By Rob Mitchum // November 20, 2012
At the molecular level, science is often a series of snapshots. With the most advanced imaging techniques, researchers can magnify targets over a million times, allowing them to examine structures as small as an Ångstrom. But in order to achieve this incredible resolution, most techniques require their targets to be fixed in place, reducing the dramatic, flowing motions of molecules to a series of before and after pictures.
To fill in the gaps, computational scientists such as those at the Center for Multiscale Theory and Simulation (CMTS), develop models that use these still images and the laws of physics to predict the movement of a molecule from point A to point B. In the case of a virus such as HIV, filling in those blanks could reveal potential weaknesses to exploit as new drug targets. In a new paper for Biophysical Journal, CMTS researchers John Grime and Gregory Voth simulated the intermediate steps of a critical moment for HIV: when it assembles a “suit of armor” for its genes.
Viruses protect their genetic information by wrapping the nucleic acids in a protective shell called a capsid. As a virus matures, the self-assembly of this capsid is a crucial step in the virion becoming infectious, making it a promising target for drug treatments that interrupt this process.
“We’re interested in the biomedical elements of this, particularly because we don’t have a lot of information that we might want to have for HIV,” said Grime, a post-doctoral researcher in Voth’s group. “If we have some idea about how the capsid is forming in the first place, and if we could stop the capsid from forming, therapeutically that’s going to be interesting.”
But how this cone-shaped capsid self-assembles is a classic example of the snapshot problem, as experiments have only revealed images of the viral structure before and after the construction. So Grime and Voth set out to build a computational molecular dynamics model that could predict the likely intermediate steps.
Current molecular dynamics simulations are capable of tracking the movement of individual atoms within a molecule over incredibly small units of time. But the complexity of tracking the motion of millions or billions of atoms simultaneously can challenge even the world’s most powerful supercomputers. So compromises must be made to find the right mix of computational feasibility and scientific utility.
“We know that at the molecular level there is vast overkill in the information we have,” said Voth, CMTS director, professor of chemistry at University of Chicago, and Computation Institute Senior Fellow and faculty. “We don’t need to know what every atom is doing at every femtosecond. So you have this trade-off in doing enough of a simplification that you don’t lose key physics, but at the same time ramp up your ability to do computations of real molecules, not models. You can really find a sweet spot there.”
Grime and Voth used this principle to develop what’s called a coarse-grained model, one that tracks elements larger than individual atoms to save on computational demand.
As a first test of the model, the researchers found they could reproduce the complex self-assembly of the HIV capsid’s walls, with an original pool of loose capsid proteins spontaneously forming into a densely packed lattice. The simulation was then used to look deeper than ever before at the basic architecture of the cone-shaped HIV capsid. Previously, scientists observed that the capsid’s lattice contains small pentagon and hexagon structures. But the new model could test whether these 5- or 6-sided pieces were the primary building blocks of the lattice, or whether there was an even smaller shape that formed earlier in the self assembly process.
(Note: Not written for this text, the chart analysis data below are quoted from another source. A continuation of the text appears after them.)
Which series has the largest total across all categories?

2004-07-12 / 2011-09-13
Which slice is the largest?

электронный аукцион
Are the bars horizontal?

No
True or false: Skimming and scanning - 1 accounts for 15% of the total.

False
Because each individual capsid protein in the model could be followed from its independent starting point to its final place in the lattice, Grime and Voth detected an earlier transitional structure: a triangular “trimer of dimers.” Those triangles then went on to form the hexagons and pentagons eventually seen in the final lattice.
“I think these triangles are the key,” Grime said. “We see them occurring in the simulations before we see things like the hexagons and the pentagons, and we see lots of them forming early. Our argument is that this shape is actually crucial to formation of the lattice in the first place; indeed, it may be the fundamental step that seeds the lattice growth.”
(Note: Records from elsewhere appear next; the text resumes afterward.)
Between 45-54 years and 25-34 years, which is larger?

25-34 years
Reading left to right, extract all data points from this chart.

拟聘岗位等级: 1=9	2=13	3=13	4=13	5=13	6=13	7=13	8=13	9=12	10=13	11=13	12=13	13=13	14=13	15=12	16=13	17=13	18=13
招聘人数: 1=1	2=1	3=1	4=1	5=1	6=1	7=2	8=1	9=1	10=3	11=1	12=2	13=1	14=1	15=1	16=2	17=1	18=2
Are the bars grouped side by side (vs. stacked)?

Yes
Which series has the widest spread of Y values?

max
The coarse-grained model also allowed the researchers to test that these triangular trimers-of-dimers weren’t just an accident within the simulation. Because of the model’s reasonable size and the computational power available through the XSEDE network, it could be run hundreds of times with slightly different starting conditions to confirm that this phenomenon was indeed common and repeatable.
“That lets us check whether the effects we’re seeing are just a fluke of the way we started, or whether there is something reliable, an emergent behavior that is actually a property of the system in general,” Grime said.
Building from this first successful demonstration of their model’s ability, Grime and Voth are now looking at how the two-dimensional capsid lattice forms into the three-dimensional cone shape, while continuing to refine the model to make it more efficient and accurate. Eventually, they have the ambitious goal of creating an entire virtual HIV particle that can fully recreate the virus’ maturation and other processes…without crashing a supercomputer.
“With the sort of techniques and software we’re developing here, the idea is that eventually we will be able to model the full process from beginning to end,” Grime said. “We hope to someday actually have a full computational HIV virion, from immaturity to maturity. That that would be a very impressive demonstration of the value of computational modeling.”